◆ **The task**: Please rewrite the entries below as a JSON list of strings with one string per line, leaving out blank lines. Start at the line containing "(PEONY BOUQUET", stop after the line containing "SHIPPING & RETURNS", and include nothing outside that span.

Stored data entries
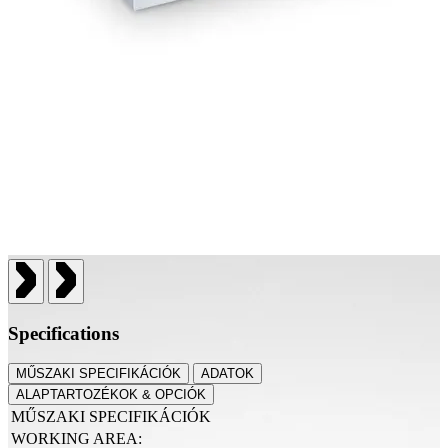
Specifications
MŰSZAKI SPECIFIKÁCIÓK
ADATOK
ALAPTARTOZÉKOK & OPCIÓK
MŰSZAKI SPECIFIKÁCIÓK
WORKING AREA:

==

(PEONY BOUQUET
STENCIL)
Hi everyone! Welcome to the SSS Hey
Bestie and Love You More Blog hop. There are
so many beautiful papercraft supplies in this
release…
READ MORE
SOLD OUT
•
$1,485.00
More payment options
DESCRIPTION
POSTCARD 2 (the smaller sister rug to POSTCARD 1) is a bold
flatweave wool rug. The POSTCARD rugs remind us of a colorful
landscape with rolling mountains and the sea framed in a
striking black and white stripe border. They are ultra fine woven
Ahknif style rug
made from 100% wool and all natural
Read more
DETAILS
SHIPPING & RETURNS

==

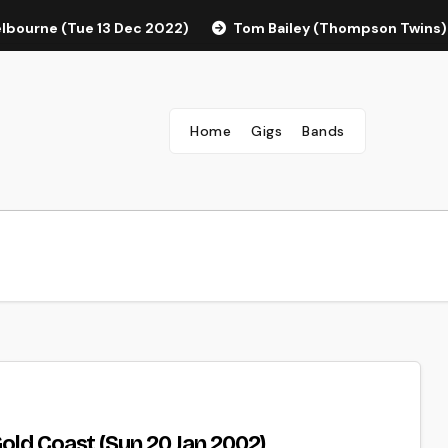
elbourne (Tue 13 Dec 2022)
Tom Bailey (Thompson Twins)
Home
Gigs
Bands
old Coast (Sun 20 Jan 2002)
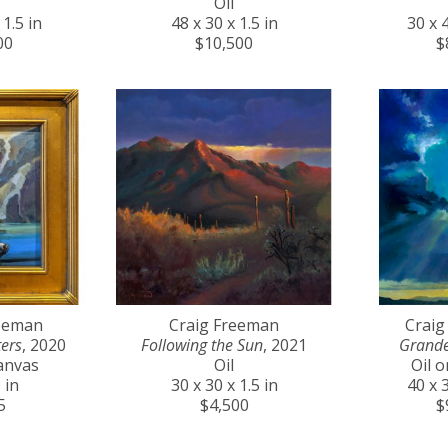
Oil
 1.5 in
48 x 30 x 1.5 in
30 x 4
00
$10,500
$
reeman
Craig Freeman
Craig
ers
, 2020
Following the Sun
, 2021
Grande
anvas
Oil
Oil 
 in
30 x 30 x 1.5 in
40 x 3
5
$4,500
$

◆ **Answer to the problem**:
[
  "(PEONY BOUQUET",
  "STENCIL)",
  "Hi everyone! Welcome to the SSS Hey",
  "Bestie and Love You More Blog hop. There are",
  "so many beautiful papercraft supplies in this",
  "release…",
  "READ MORE",
  "SOLD OUT",
  "•",
  "$1,485.00",
  "More payment options",
  "DESCRIPTION",
  "POSTCARD 2 (the smaller sister rug to POSTCARD 1) is a bold",
  "flatweave wool rug. The POSTCARD rugs remind us of a colorful",
  "landscape with rolling mountains and the sea framed in a",
  "striking black and white stripe border. They are ultra fine woven",
  "Ahknif style rug",
  "made from 100% wool and all natural",
  "Read more",
  "DETAILS",
  "SHIPPING & RETURNS"
]